Mechanism 2: Grow-and-Refine
Ensures contexts remain compact and relevant:
bullets with new identifiers are appended
existing bullets are updated
de-duplication step prunes redundancy by comparing bullets via semantic embeddings
5. What ACE’s Full System Looks Like
From the extracted text, ACE’s system always produces:
✔ Bullet-style “playbook” context
✔ Delta updates instead of rewrites
✔ A modular pipeline that evolves this playbook
Think of it as:
A knowledge base that grows knowledge like Git, through patches, not rewrites.
6. How They Tested ACE
The paper evaluates ACE by:
Plugging ACE into existing LLM agent tasks
Measuring performance over multi-step missions
Comparing it to:
Static prompts
Full-rewrite self-improving prompts
Other reflection-based methods
ACE was tested on:
AppWorld (agent benchmark)
Domain-specific reasoning tasks (e.g., finance)
They also tested:
ability to accumulate expertise
robustness over long sequences
resistance to context collapse
7. Results
1. ACE enables powerful self-improving agents
ACE improves AppWorld accuracy by up to +17.1% simply by refining the agent’s input context.
It uses execution feedback only (no ground-truth labels needed).
A smaller open-source model with ACE matches or surpasses the top proprietary system on the AppWorld leaderboard.
Takeaway:
ACE can turn a weaker model into a top-tier agent purely through better context engineering.
2. Large Gains in Specialized Domains
On financial reasoning benchmarks (FiNER and Formula):
ACE improves accuracy by +8.6% on average over strong prompt-optimization baselines.

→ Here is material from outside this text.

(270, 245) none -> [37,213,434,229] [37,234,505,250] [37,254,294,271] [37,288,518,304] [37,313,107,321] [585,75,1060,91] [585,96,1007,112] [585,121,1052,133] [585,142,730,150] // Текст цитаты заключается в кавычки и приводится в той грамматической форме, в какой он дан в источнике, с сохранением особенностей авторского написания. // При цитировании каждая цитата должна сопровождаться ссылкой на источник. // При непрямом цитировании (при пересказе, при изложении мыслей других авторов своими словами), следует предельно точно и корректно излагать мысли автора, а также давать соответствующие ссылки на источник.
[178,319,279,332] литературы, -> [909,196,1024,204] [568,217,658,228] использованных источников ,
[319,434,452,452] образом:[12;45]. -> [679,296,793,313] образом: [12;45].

ACE constructs comprehensive domain playbooks capturing financial concepts, XBRL rules, and reusable strategies.
Takeaway:
ACE is especially strong when tasks require deep domain expertise, not just general reasoning.

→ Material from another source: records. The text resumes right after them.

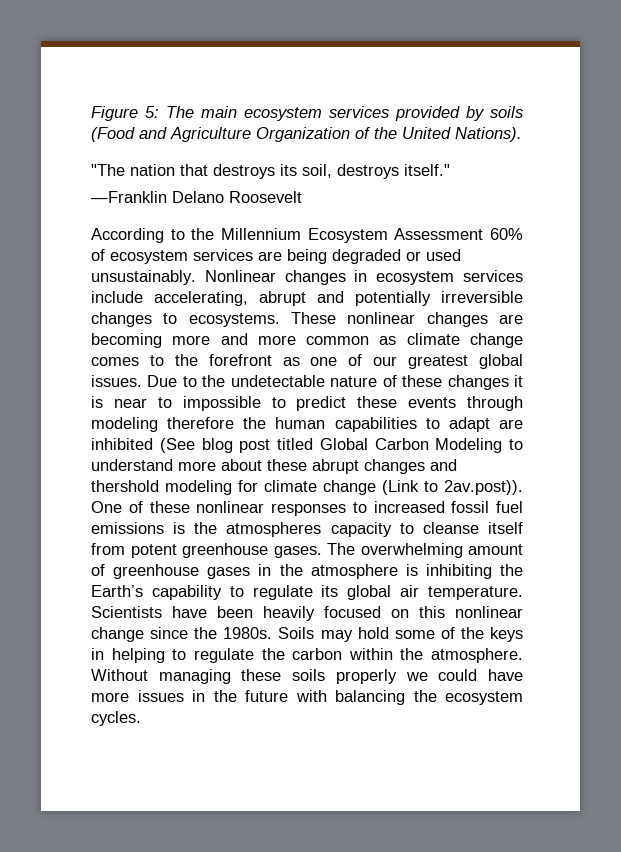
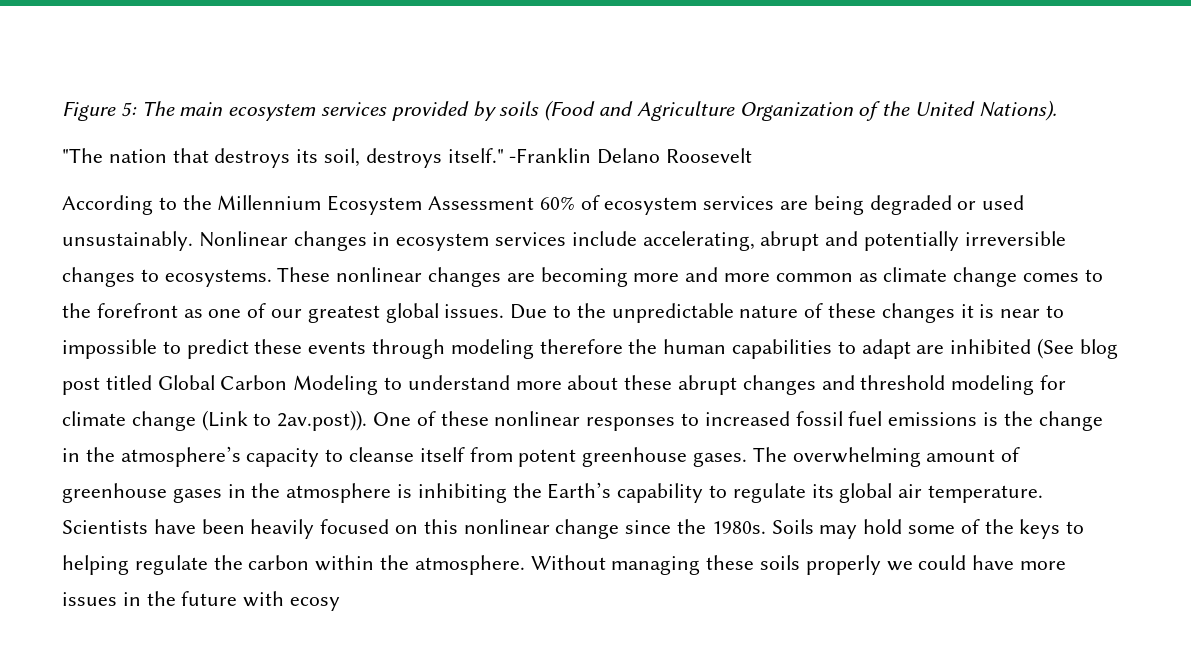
[91,191,167,203] // —Franklin -> [509,148,592,163] -Franklin
[230,375,325,387] undetectable -> [611,303,734,323] unpredictable
[91,480,159,492] thershold -> [860,375,946,390] threshold
[226,522,322,537] atmospheres -> [1038,411,1103,431] [62,446,241,467] change in the atmosphere’s
[91,648,187,663] in helping to -> [1066,521,1085,534] [62,555,129,575] to helping
[335,690,523,705] [91,711,141,726] balancing the ecosystem cycles. -> [290,597,341,611] ecosy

3. ACE’s design choices actually matter
Ablations show that components like:
the Reflector (which extracts lessons), and
multi-epoch refinement (revisiting data multiple times)
each contribute meaningfully to the final performance.
Takeaway:
The system works because of its structure.
4. ACE is dramatically cheaper and faster
ACE reduces adaptation cost across the board:
82.3% lower latency and 75.1% fewer rollouts than GEPA (AppWorld, offline)
91.5% lower adaptation latency and 83.6% lower token cost than Dynamic Cheatsheet (FiNER, online)
Takeaway:
ACE scales cheaply and is practical for real deployments.